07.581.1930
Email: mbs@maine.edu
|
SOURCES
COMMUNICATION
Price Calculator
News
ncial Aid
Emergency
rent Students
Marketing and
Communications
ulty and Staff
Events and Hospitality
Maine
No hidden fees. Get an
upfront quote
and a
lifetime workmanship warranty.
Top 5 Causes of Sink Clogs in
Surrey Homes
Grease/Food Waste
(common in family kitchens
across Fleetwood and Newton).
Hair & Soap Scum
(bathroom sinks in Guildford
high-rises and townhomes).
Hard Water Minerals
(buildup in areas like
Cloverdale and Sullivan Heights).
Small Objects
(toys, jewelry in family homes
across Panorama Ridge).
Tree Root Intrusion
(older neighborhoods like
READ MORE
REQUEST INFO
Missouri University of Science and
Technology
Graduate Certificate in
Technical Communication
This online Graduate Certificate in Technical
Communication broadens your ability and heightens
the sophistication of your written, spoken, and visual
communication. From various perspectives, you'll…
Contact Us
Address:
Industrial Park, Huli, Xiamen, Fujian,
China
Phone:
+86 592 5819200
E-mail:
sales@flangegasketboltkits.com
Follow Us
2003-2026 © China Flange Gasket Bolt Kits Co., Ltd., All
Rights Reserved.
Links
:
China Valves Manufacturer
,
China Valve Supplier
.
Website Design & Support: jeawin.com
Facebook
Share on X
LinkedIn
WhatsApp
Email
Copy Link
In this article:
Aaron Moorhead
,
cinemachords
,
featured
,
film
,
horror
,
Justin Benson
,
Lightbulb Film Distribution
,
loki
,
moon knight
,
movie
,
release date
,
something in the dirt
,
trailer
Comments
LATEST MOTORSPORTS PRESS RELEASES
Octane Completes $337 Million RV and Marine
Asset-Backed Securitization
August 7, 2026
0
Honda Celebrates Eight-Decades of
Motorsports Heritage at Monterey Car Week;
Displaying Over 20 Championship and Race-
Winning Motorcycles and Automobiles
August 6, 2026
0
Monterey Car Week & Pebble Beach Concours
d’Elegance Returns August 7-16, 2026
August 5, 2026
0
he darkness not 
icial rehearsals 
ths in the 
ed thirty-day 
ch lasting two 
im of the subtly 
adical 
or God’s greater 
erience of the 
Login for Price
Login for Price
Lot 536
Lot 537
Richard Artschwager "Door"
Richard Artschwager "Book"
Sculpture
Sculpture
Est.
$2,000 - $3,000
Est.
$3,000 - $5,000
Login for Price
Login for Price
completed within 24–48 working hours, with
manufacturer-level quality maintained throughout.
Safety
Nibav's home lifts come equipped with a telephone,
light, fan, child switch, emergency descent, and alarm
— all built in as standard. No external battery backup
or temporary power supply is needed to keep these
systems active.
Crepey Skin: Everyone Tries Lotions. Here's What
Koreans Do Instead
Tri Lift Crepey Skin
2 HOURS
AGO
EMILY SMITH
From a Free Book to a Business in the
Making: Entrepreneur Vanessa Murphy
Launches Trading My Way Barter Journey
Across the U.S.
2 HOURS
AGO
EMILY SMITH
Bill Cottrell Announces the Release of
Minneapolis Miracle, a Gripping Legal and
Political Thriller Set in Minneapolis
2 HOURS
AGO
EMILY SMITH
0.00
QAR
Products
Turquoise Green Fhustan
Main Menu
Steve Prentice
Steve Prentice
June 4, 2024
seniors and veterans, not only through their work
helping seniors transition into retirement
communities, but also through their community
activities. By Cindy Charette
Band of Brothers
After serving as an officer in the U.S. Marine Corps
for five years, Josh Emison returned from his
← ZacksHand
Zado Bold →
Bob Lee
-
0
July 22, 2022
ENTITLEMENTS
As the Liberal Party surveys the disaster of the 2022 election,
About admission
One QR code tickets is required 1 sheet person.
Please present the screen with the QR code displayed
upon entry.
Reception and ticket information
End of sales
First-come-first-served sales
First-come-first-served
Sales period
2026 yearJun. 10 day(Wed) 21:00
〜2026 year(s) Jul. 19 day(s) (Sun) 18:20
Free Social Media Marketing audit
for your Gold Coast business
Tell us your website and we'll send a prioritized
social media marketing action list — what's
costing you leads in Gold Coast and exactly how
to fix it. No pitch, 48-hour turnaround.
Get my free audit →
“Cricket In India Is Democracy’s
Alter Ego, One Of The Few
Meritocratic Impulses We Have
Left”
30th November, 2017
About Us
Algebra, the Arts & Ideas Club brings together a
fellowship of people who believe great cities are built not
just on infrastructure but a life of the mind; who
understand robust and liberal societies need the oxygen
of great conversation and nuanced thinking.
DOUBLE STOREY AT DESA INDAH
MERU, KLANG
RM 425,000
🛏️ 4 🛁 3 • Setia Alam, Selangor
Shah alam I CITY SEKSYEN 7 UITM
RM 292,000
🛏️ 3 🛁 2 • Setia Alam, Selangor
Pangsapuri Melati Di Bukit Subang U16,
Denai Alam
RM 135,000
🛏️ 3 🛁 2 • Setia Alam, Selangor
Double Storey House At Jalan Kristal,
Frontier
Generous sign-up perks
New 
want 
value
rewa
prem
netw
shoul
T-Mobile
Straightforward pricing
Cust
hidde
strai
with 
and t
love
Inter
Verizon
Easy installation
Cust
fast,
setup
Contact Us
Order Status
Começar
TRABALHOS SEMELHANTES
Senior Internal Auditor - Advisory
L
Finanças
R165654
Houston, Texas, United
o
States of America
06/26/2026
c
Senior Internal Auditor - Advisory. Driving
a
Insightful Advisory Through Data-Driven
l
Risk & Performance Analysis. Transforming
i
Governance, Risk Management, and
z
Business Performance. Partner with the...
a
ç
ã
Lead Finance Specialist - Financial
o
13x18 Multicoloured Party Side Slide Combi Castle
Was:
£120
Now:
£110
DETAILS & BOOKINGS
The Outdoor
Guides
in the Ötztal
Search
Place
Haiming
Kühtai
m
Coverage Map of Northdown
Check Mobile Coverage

******************************

#### [EXERCISE REQUIREMENTS]
Transcribe every entry exactly as it reads.

#### [RESPONSE AREA]
07.581.1930
Email: mbs@maine.edu
|
SOURCES
COMMUNICATION
Price Calculator
News
ncial Aid
Emergency
rent Students
Marketing and
Communications
ulty and Staff
Events and Hospitality
Maine
No hidden fees. Get an
upfront quote
and a
lifetime workmanship warranty.
Top 5 Causes of Sink Clogs in
Surrey Homes
Grease/Food Waste
(common in family kitchens
across Fleetwood and Newton).
Hair & Soap Scum
(bathroom sinks in Guildford
high-rises and townhomes).
Hard Water Minerals
(buildup in areas like
Cloverdale and Sullivan Heights).
Small Objects
(toys, jewelry in family homes
across Panorama Ridge).
Tree Root Intrusion
(older neighborhoods like
READ MORE
REQUEST INFO
Missouri University of Science and
Technology
Graduate Certificate in
Technical Communication
This online Graduate Certificate in Technical
Communication broadens your ability and heightens
the sophistication of your written, spoken, and visual
communication. From various perspectives, you'll…
Contact Us
Address:
Industrial Park, Huli, Xiamen, Fujian,
China
Phone:
+86 592 5819200
E-mail:
sales@flangegasketboltkits.com
Follow Us
2003-2026 © China Flange Gasket Bolt Kits Co., Ltd., All
Rights Reserved.
Links
:
China Valves Manufacturer
,
China Valve Supplier
.
Website Design & Support: jeawin.com
Facebook
Share on X
LinkedIn
WhatsApp
Email
Copy Link
In this article:
Aaron Moorhead
,
cinemachords
,
featured
,
film
,
horror
,
Justin Benson
,
Lightbulb Film Distribution
,
loki
,
moon knight
,
movie
,
release date
,
something in the dirt
,
trailer
Comments
LATEST MOTORSPORTS PRESS RELEASES
Octane Completes $337 Million RV and Marine
Asset-Backed Securitization
August 7, 2026
0
Honda Celebrates Eight-Decades of
Motorsports Heritage at Monterey Car Week;
Displaying Over 20 Championship and Race-
Winning Motorcycles and Automobiles
August 6, 2026
0
Monterey Car Week & Pebble Beach Concours
d’Elegance Returns August 7-16, 2026
August 5, 2026
0
he darkness not 
icial rehearsals 
ths in the 
ed thirty-day 
ch lasting two 
im of the subtly 
adical 
or God’s greater 
erience of the 
Login for Price
Login for Price
Lot 536
Lot 537
Richard Artschwager "Door"
Richard Artschwager "Book"
Sculpture
Sculpture
Est.
$2,000 - $3,000
Est.
$3,000 - $5,000
Login for Price
Login for Price
completed within 24–48 working hours, with
manufacturer-level quality maintained throughout.
Safety
Nibav's home lifts come equipped with a telephone,
light, fan, child switch, emergency descent, and alarm
— all built in as standard. No external battery backup
or temporary power supply is needed to keep these
systems active.
Crepey Skin: Everyone Tries Lotions. Here's What
Koreans Do Instead
Tri Lift Crepey Skin
2 HOURS
AGO
EMILY SMITH
From a Free Book to a Business in the
Making: Entrepreneur Vanessa Murphy
Launches Trading My Way Barter Journey
Across the U.S.
2 HOURS
AGO
EMILY SMITH
Bill Cottrell Announces the Release of
Minneapolis Miracle, a Gripping Legal and
Political Thriller Set in Minneapolis
2 HOURS
AGO
EMILY SMITH
0.00
QAR
Products
Turquoise Green Fhustan
Main Menu
Steve Prentice
Steve Prentice
June 4, 2024
seniors and veterans, not only through their work
helping seniors transition into retirement
communities, but also through their community
activities. By Cindy Charette
Band of Brothers
After serving as an officer in the U.S. Marine Corps
for five years, Josh Emison returned from his
← ZacksHand
Zado Bold →
Bob Lee
-
0
July 22, 2022
ENTITLEMENTS
As the Liberal Party surveys the disaster of the 2022 election,
About admission
One QR code tickets is required 1 sheet person.
Please present the screen with the QR code displayed
upon entry.
Reception and ticket information
End of sales
First-come-first-served sales
First-come-first-served
Sales period
2026 yearJun. 10 day(Wed) 21:00
〜2026 year(s) Jul. 19 day(s) (Sun) 18:20
Free Social Media Marketing audit
for your Gold Coast business
Tell us your website and we'll send a prioritized
social media marketing action list — what's
costing you leads in Gold Coast and exactly how
to fix it. No pitch, 48-hour turnaround.
Get my free audit →
“Cricket In India Is Democracy’s
Alter Ego, One Of The Few
Meritocratic Impulses We Have
Left”
30th November, 2017
About Us
Algebra, the Arts & Ideas Club brings together a
fellowship of people who believe great cities are built not
just on infrastructure but a life of the mind; who
understand robust and liberal societies need the oxygen
of great conversation and nuanced thinking.
DOUBLE STOREY AT DESA INDAH
MERU, KLANG
RM 425,000
🛏️ 4 🛁 3 • Setia Alam, Selangor
Shah alam I CITY SEKSYEN 7 UITM
RM 292,000
🛏️ 3 🛁 2 • Setia Alam, Selangor
Pangsapuri Melati Di Bukit Subang U16,
Denai Alam
RM 135,000
🛏️ 3 🛁 2 • Setia Alam, Selangor
Double Storey House At Jalan Kristal,
Frontier
Generous sign-up perks
New 
want 
value
rewa
prem
netw
shoul
T-Mobile
Straightforward pricing
Cust
hidde
strai
with 
and t
love
Inter
Verizon
Easy installation
Cust
fast,
setup
Contact Us
Order Status
Começar
TRABALHOS SEMELHANTES
Senior Internal Auditor - Advisory
L
Finanças
R165654
Houston, Texas, United
o
States of America
06/26/2026
c
Senior Internal Auditor - Advisory. Driving
a
Insightful Advisory Through Data-Driven
l
Risk & Performance Analysis. Transforming
i
Governance, Risk Management, and
z
Business Performance. Partner with the...
a
ç
ã
Lead Finance Specialist - Financial
o
13x18 Multicoloured Party Side Slide Combi Castle
Was:
£120
Now:
£110
DETAILS & BOOKINGS
The Outdoor
Guides
in the Ötztal
Search
Place
Haiming
Kühtai
m
Coverage Map of Northdown
Check Mobile Coverage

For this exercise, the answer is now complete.